- [WHAT IS EXPECTED]:
In the records below, which lines include "from"? Copy them.

Saved entries
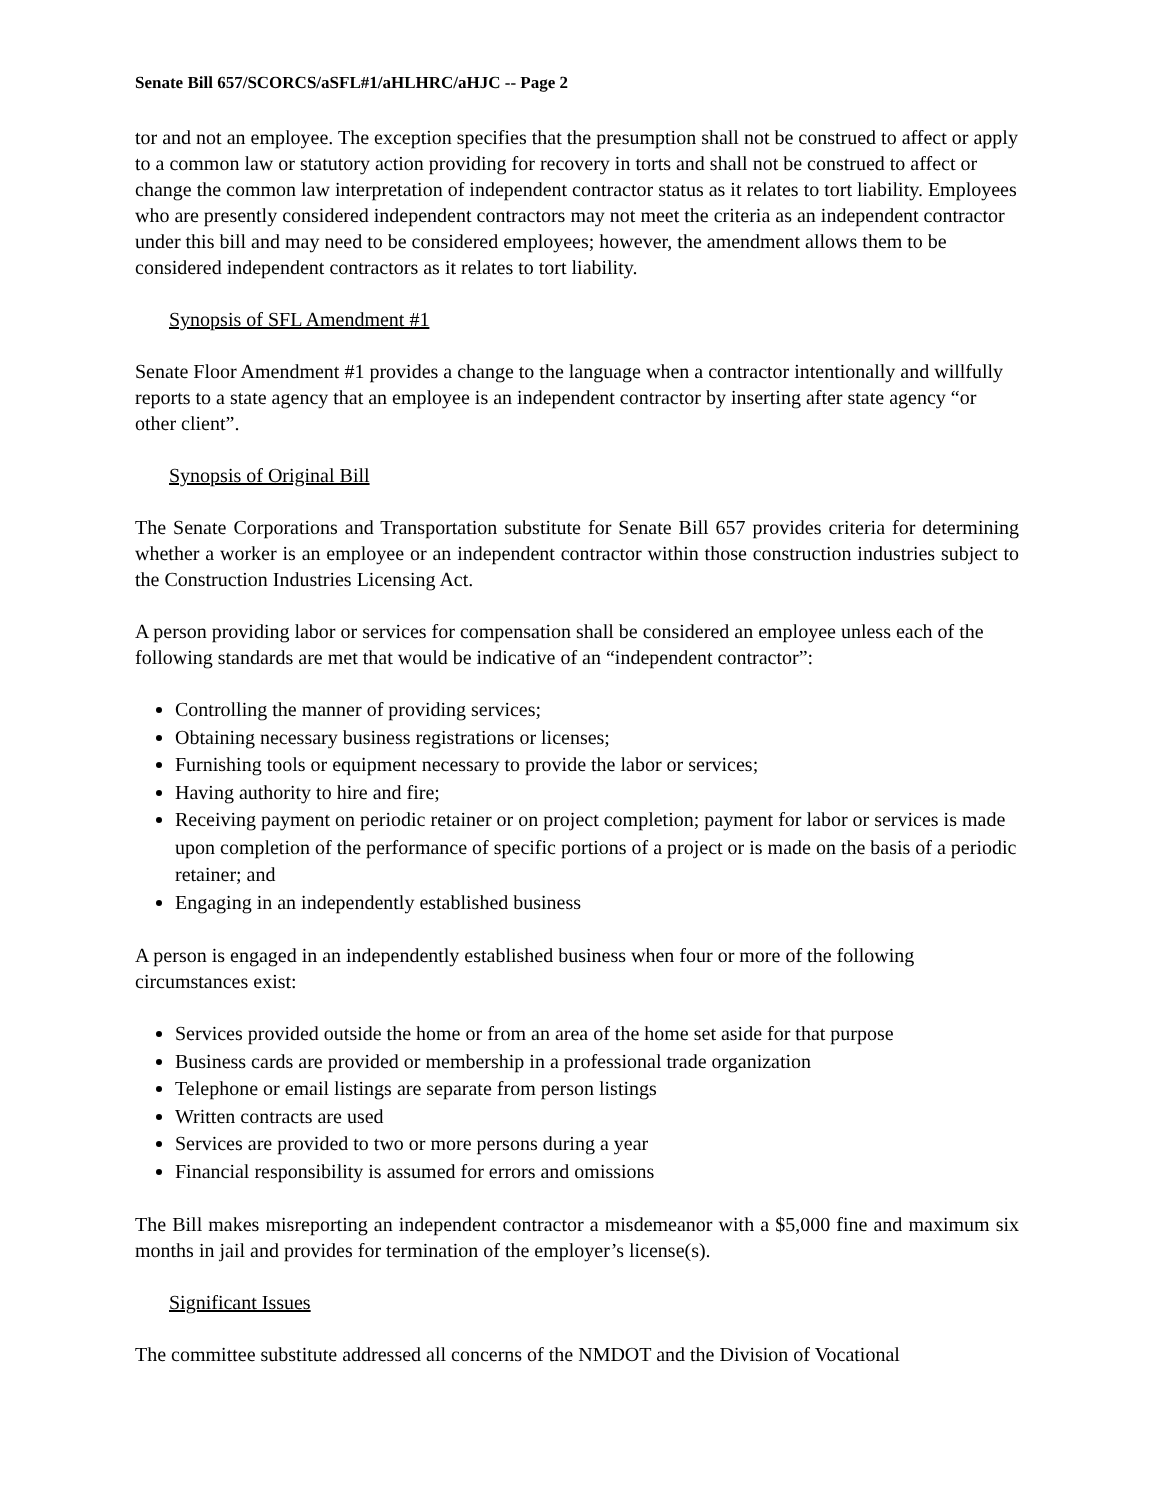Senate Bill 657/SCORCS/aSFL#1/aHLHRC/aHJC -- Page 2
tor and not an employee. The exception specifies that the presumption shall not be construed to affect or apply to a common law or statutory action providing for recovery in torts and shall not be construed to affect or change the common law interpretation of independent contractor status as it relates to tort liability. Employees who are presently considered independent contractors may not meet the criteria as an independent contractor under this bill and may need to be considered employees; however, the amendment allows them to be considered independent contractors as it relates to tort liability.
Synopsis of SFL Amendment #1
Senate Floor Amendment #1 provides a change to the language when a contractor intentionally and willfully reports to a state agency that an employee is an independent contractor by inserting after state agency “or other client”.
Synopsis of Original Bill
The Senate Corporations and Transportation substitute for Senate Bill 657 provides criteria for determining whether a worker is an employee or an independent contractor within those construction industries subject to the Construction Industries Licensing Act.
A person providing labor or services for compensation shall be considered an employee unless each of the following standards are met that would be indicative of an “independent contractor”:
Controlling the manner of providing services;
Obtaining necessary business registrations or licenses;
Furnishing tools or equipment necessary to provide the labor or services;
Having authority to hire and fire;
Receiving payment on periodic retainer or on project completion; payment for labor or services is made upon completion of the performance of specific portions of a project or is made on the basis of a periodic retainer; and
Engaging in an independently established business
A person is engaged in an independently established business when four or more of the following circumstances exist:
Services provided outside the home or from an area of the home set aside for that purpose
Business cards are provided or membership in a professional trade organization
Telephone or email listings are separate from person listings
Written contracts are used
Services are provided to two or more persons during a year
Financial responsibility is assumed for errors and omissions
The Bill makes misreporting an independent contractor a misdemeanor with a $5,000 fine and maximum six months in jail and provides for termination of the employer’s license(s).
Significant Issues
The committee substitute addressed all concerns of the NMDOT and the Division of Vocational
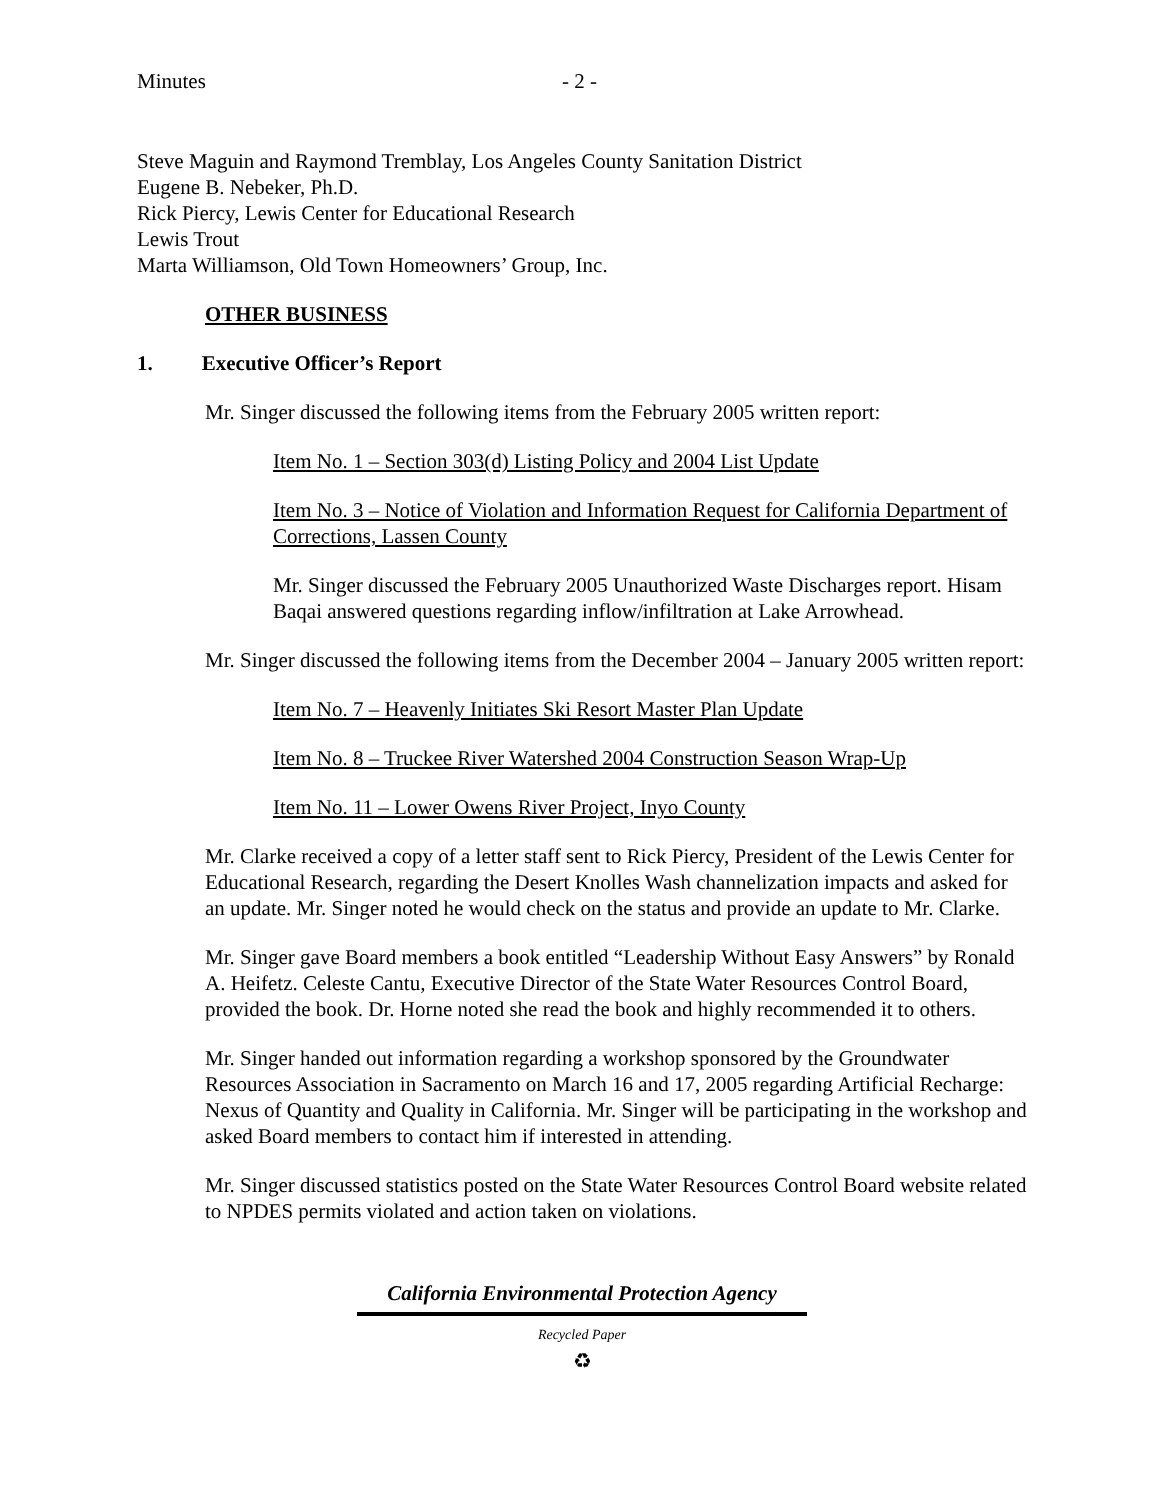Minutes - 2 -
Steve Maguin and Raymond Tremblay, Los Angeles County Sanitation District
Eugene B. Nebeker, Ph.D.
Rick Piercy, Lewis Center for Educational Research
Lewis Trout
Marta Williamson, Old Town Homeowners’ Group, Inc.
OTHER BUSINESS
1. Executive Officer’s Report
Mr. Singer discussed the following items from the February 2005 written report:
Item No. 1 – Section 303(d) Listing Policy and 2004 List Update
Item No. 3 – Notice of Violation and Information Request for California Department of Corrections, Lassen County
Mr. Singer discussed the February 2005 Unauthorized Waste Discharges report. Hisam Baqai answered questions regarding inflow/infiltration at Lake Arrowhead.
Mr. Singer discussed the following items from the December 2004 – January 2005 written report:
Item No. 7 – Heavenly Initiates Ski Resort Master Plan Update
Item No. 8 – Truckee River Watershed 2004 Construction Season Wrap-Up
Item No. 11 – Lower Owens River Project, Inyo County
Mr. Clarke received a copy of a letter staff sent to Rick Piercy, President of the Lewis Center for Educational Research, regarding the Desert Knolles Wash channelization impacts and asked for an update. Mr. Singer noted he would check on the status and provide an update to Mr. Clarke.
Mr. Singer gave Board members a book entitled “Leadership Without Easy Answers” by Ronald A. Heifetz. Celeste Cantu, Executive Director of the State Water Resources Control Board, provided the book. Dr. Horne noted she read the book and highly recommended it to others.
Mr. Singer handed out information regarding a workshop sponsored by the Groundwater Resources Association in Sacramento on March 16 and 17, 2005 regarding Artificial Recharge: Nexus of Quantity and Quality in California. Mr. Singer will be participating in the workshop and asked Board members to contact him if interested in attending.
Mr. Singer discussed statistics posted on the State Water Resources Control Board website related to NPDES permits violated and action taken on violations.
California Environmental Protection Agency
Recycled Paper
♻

- [ANSWER SECTION]:
Services provided outside the home or from an area of the home set aside for that purpose
Telephone or email listings are separate from person listings
Mr. Singer discussed the following items from the February 2005 written report:
Mr. Singer discussed the following items from the December 2004 – January 2005 written report:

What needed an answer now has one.